* _Task requirements_
Leave the pictures out, and print everything else in the records exactly.
━━━━━ Given records
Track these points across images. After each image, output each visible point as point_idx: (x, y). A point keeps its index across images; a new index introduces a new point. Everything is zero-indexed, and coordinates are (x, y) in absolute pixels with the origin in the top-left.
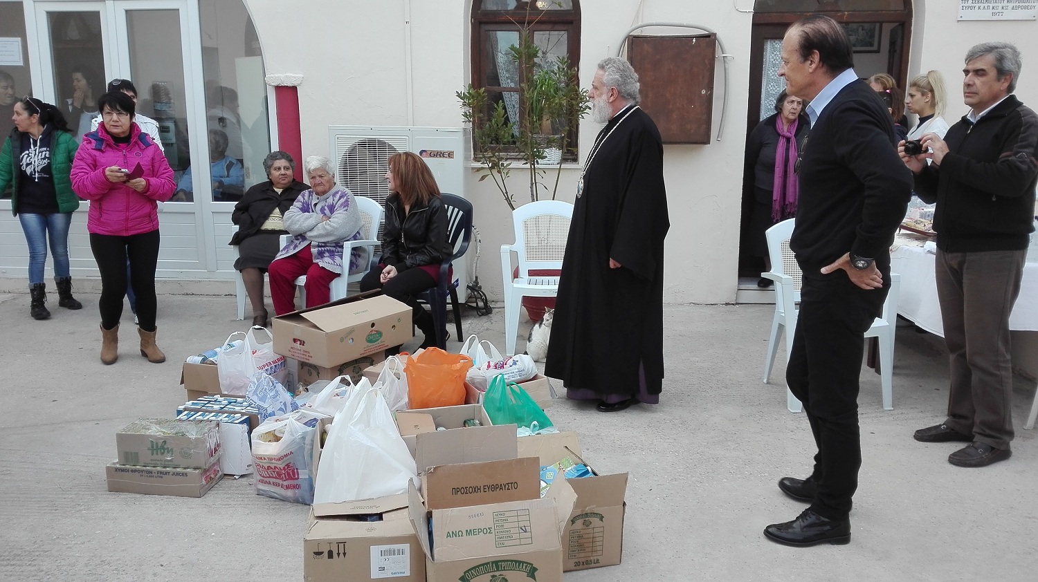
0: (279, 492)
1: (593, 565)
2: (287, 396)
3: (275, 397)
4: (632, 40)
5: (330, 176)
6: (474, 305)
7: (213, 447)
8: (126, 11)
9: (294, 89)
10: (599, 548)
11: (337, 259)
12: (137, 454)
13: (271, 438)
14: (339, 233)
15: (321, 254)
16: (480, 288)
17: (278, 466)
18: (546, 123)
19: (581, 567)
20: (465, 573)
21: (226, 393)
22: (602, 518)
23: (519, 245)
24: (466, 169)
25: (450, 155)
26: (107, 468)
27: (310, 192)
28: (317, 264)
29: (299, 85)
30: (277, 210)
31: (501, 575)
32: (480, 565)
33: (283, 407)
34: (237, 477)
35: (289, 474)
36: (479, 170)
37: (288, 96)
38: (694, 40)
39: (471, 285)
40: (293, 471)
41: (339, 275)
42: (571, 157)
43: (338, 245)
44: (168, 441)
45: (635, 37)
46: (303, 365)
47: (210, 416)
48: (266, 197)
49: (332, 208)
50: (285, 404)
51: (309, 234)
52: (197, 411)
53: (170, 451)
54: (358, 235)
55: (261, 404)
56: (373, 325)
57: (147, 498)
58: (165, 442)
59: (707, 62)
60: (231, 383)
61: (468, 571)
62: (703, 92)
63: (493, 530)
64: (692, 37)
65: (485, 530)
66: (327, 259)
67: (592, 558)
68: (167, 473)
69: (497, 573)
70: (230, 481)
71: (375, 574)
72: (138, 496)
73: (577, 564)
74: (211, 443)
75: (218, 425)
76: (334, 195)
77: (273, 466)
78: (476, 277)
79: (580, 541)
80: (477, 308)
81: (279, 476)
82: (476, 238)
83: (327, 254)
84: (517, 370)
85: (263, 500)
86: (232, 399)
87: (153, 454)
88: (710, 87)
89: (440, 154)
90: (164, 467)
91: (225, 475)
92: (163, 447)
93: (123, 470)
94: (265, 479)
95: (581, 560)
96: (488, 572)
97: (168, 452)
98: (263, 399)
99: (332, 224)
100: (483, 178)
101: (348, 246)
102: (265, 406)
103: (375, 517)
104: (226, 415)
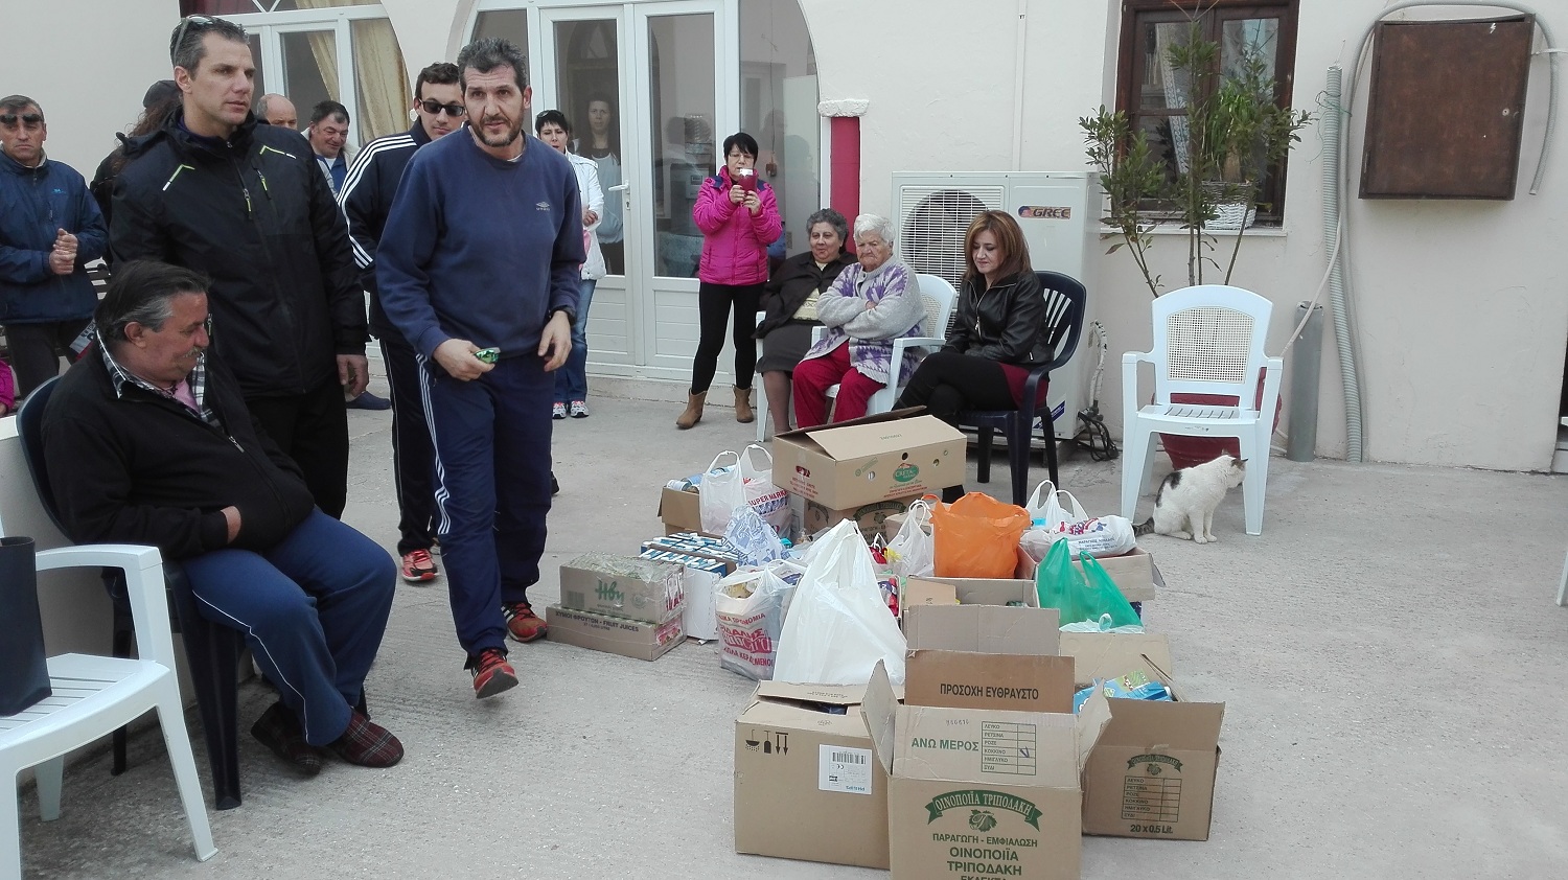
0: (748, 668)
1: (1160, 834)
2: (777, 543)
3: (760, 542)
4: (1382, 29)
5: (886, 245)
6: (1088, 443)
7: (673, 598)
8: (649, 17)
9: (856, 120)
10: (1171, 810)
11: (883, 362)
12: (582, 595)
13: (742, 593)
14: (887, 327)
15: (861, 355)
16: (1101, 418)
17: (746, 631)
18: (1233, 162)
19: (1141, 834)
20: (934, 799)
21: (707, 531)
22: (1178, 766)
23: (1159, 355)
24: (1089, 236)
25: (1065, 213)
26: (547, 609)
27: (856, 267)
28: (855, 368)
29: (862, 114)
30: (817, 292)
31: (986, 812)
32: (957, 793)
33: (770, 557)
34: (702, 642)
35: (759, 644)
36: (1107, 236)
37: (847, 129)
38: (1493, 26)
39: (1085, 413)
40: (765, 642)
41: (883, 386)
42: (1271, 218)
43: (886, 344)
44: (618, 583)
45: (1388, 24)
46: (810, 504)
47: (678, 559)
48: (804, 273)
49: (881, 292)
50: (773, 553)
51: (847, 327)
52: (664, 550)
53: (621, 596)
54: (916, 330)
55: (741, 548)
56: (905, 456)
57: (590, 654)
58: (615, 583)
59: (1515, 61)
60: (714, 519)
61: (938, 798)
62: (1506, 112)
63: (979, 746)
64: (1489, 22)
65: (968, 745)
66: (869, 363)
67: (1160, 824)
68: (615, 624)
69: (981, 809)
70: (694, 646)
71: (824, 784)
72: (580, 650)
73: (1135, 828)
74: (671, 592)
75: (682, 570)
76: (886, 273)
77: (739, 629)
78: (1096, 402)
79: (1142, 795)
80: (1092, 449)
81: (747, 645)
82: (1099, 341)
83: (870, 355)
84: (1101, 538)
85: (727, 674)
86: (711, 540)
87: (600, 598)
88: (1519, 104)
89: (1049, 213)
90: (613, 616)
91: (688, 637)
92: (612, 590)
93: (565, 615)
94: (732, 648)
95: (1142, 823)
96: (968, 805)
97: (618, 597)
98: (744, 542)
99: (878, 313)
100: (1113, 249)
101: (900, 344)
102: (745, 552)
103: (839, 710)
104: (698, 558)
━━━━━━━━━━
* _Task solution_
Track these points across images. After each image, output each visible point as point_idx: (x, y). A point keeps its index across images; a new index introduces a new point. Everything is zero-indexed, and coordinates are (x, y) in absolute pixels with the origin in the top-left.
0: (279, 492)
1: (593, 565)
2: (287, 396)
3: (275, 397)
4: (632, 40)
5: (330, 176)
6: (474, 305)
7: (213, 447)
8: (126, 11)
9: (294, 89)
10: (599, 548)
11: (337, 259)
12: (137, 454)
13: (271, 438)
14: (339, 233)
15: (321, 254)
16: (480, 288)
17: (278, 466)
18: (546, 123)
19: (581, 567)
20: (465, 573)
21: (226, 393)
22: (602, 518)
23: (519, 245)
24: (466, 169)
25: (450, 155)
26: (107, 468)
27: (310, 192)
28: (317, 264)
29: (299, 85)
30: (277, 210)
31: (501, 575)
32: (480, 565)
33: (283, 407)
34: (237, 477)
35: (289, 474)
36: (479, 170)
37: (288, 96)
38: (694, 40)
39: (471, 285)
40: (293, 471)
41: (339, 275)
42: (571, 157)
43: (338, 245)
44: (168, 441)
45: (635, 37)
46: (303, 365)
47: (210, 416)
48: (266, 197)
49: (332, 208)
50: (285, 404)
51: (309, 234)
52: (197, 411)
53: (170, 451)
54: (358, 235)
55: (261, 404)
56: (373, 325)
57: (147, 498)
58: (165, 442)
59: (707, 62)
60: (231, 383)
61: (468, 571)
62: (703, 92)
63: (493, 530)
64: (692, 37)
65: (485, 530)
66: (327, 259)
67: (592, 558)
68: (167, 473)
69: (497, 573)
70: (230, 481)
71: (375, 574)
72: (138, 496)
73: (577, 564)
74: (211, 443)
75: (218, 425)
76: (334, 195)
77: (273, 466)
78: (476, 277)
79: (580, 541)
80: (477, 308)
81: (279, 476)
82: (476, 238)
83: (327, 254)
84: (517, 370)
85: (263, 500)
86: (232, 399)
87: (153, 454)
88: (710, 87)
89: (440, 154)
90: (164, 467)
91: (225, 475)
92: (163, 447)
93: (123, 470)
94: (265, 479)
95: (581, 560)
96: (488, 572)
97: (168, 452)
98: (263, 399)
99: (332, 224)
100: (483, 178)
101: (348, 246)
102: (265, 406)
103: (375, 517)
104: (226, 415)
0: (748, 668)
1: (1160, 834)
2: (777, 543)
3: (760, 542)
4: (1382, 29)
5: (886, 245)
6: (1088, 443)
7: (673, 598)
8: (649, 17)
9: (856, 120)
10: (1171, 810)
11: (883, 362)
12: (582, 595)
13: (742, 593)
14: (887, 327)
15: (861, 355)
16: (1101, 418)
17: (746, 631)
18: (1233, 162)
19: (1141, 834)
20: (934, 799)
21: (707, 531)
22: (1178, 766)
23: (1159, 355)
24: (1089, 236)
25: (1065, 213)
26: (547, 609)
27: (856, 267)
28: (855, 368)
29: (862, 114)
30: (817, 292)
31: (986, 812)
32: (957, 793)
33: (770, 557)
34: (702, 642)
35: (759, 644)
36: (1107, 236)
37: (847, 129)
38: (1493, 26)
39: (1085, 413)
40: (765, 642)
41: (883, 386)
42: (1271, 218)
43: (886, 344)
44: (618, 583)
45: (1388, 24)
46: (810, 504)
47: (678, 559)
48: (804, 273)
49: (881, 292)
50: (773, 553)
51: (847, 327)
52: (664, 550)
53: (621, 596)
54: (916, 330)
55: (741, 548)
56: (905, 456)
57: (590, 654)
58: (615, 583)
59: (1515, 61)
60: (714, 519)
61: (938, 798)
62: (1506, 112)
63: (979, 746)
64: (1489, 22)
65: (968, 745)
66: (869, 363)
67: (1160, 824)
68: (615, 624)
69: (981, 809)
70: (694, 646)
71: (824, 784)
72: (580, 650)
73: (1135, 828)
74: (671, 592)
75: (682, 570)
76: (886, 273)
77: (739, 629)
78: (1096, 402)
79: (1142, 795)
80: (1092, 449)
81: (747, 645)
82: (1099, 341)
83: (870, 355)
84: (1101, 538)
85: (727, 674)
86: (711, 540)
87: (600, 598)
88: (1519, 104)
89: (1049, 213)
90: (613, 616)
91: (688, 637)
92: (612, 590)
93: (565, 615)
94: (732, 648)
95: (1142, 823)
96: (968, 805)
97: (618, 597)
98: (744, 542)
99: (878, 313)
100: (1113, 249)
101: (900, 344)
102: (745, 552)
103: (839, 710)
104: (698, 558)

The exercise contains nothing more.